2023年10月の景気動向 インフルエンザ流行の影響も? 全体的に景気DI回復も物価高や2024年問題が課題に

ECのミカタ編集部

株式会社帝国データバンク(以下、TDB)は2023年10月18日から10月31日までの景気動向調査を行い、その結果を公表した。ここでは、業界別の景気動向に絞って紹介する。

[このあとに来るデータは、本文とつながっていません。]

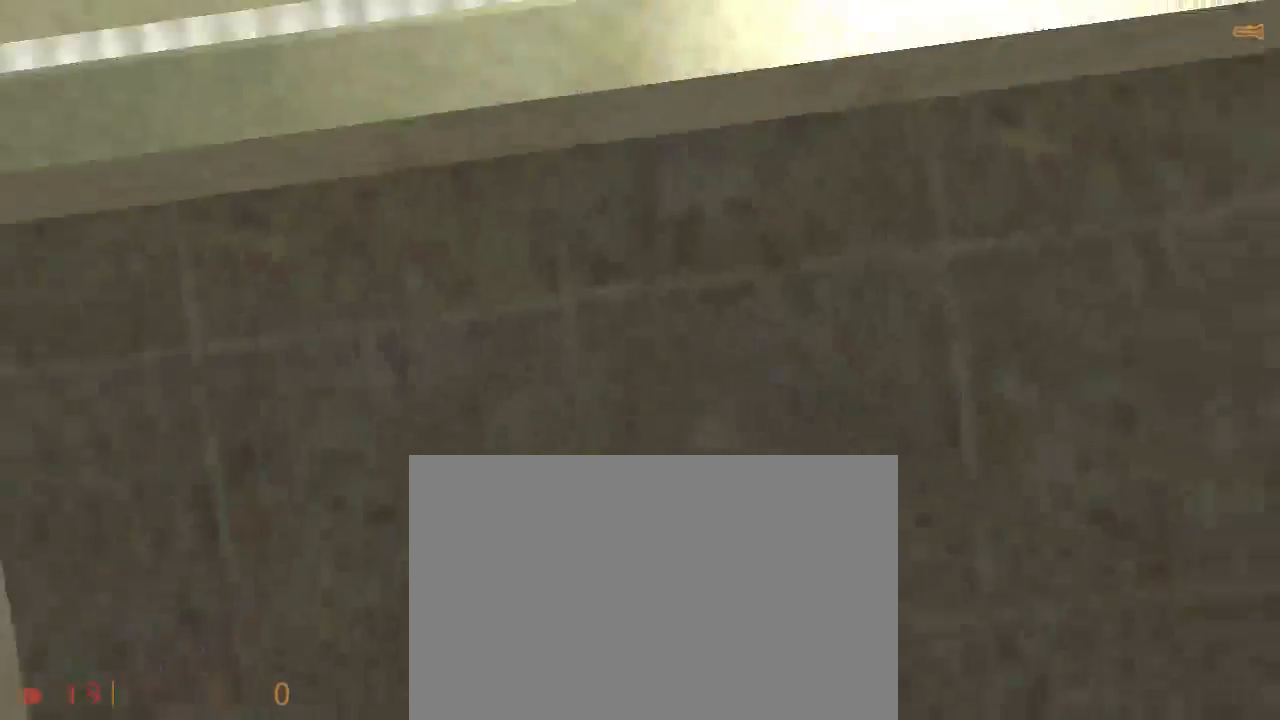
{"keys": [], "mouse": [], "events": [[133, "space", "down"], [200, "space", "up"], [300, "ctrl", "down"], [367, "ctrl", "up"]]}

2023年10月の景気DIは前月比0.3ポイント増の44.7

TDBが調査した2023年10月の景気動向調査によると、景気DIは3カ月ぶりに改善したという。活発な各種イベントやインバウンド需要の増加、半導体関連がプラス要因となったようだ。

業界別で見ると下記の通り。

■サービス全体:前月比1.3ポイント増。3カ月ぶりに改善
・好調なインバウンド需要、行楽シーズンにより「旅館・ホテル」が2カ月連続で改善
・レジャー、ビジネスともにレンタカーが好調、「リース・賃貸」が2カ月連続改善
・情報サービスは3カ月ぶりに上向き
・人材費や原材料費などの高騰、節約志向の高まりで「飲食店」は3カ月連続で悪化

■製造全体:前月比0.3ポイント増。3カ月ぶりに改善
・半導体関連の需要が順調に推移し、3カ月ぶりに改善
・店舗関係の工事、先進的窓リノベ事業などの補助金により「建材・家具、窯業・土石製品製造」は3カ月連続で改善
・大手自動車メーカーの稼働停止により「輸送用機械・器具製造」は9カ月ぶりに悪化

小売全体:前月比0.5ポイント増。6カ月ぶりに改善
・衣替えのシーズンを迎え、婦人衣料を中心に「繊維・繊維製品・服飾品小売」は3カ月ぶりに改善
・インフルエンザの流行などで「医薬品・日用雑貨品小売」は6カ月ぶりに上向きに
・食品値上げよる買い控えが生じる「飲食料品小売」、「各種商品小売」はともに2カ月連続で悪化

今後は横ばいで推移か

今後の景気DIについて、TDBの資料では「今後の国内景気は、海外情勢のリスクを抱えつつも、個人消費と設備投資が下支えし、横ばいで推移すると見込まれる」としている。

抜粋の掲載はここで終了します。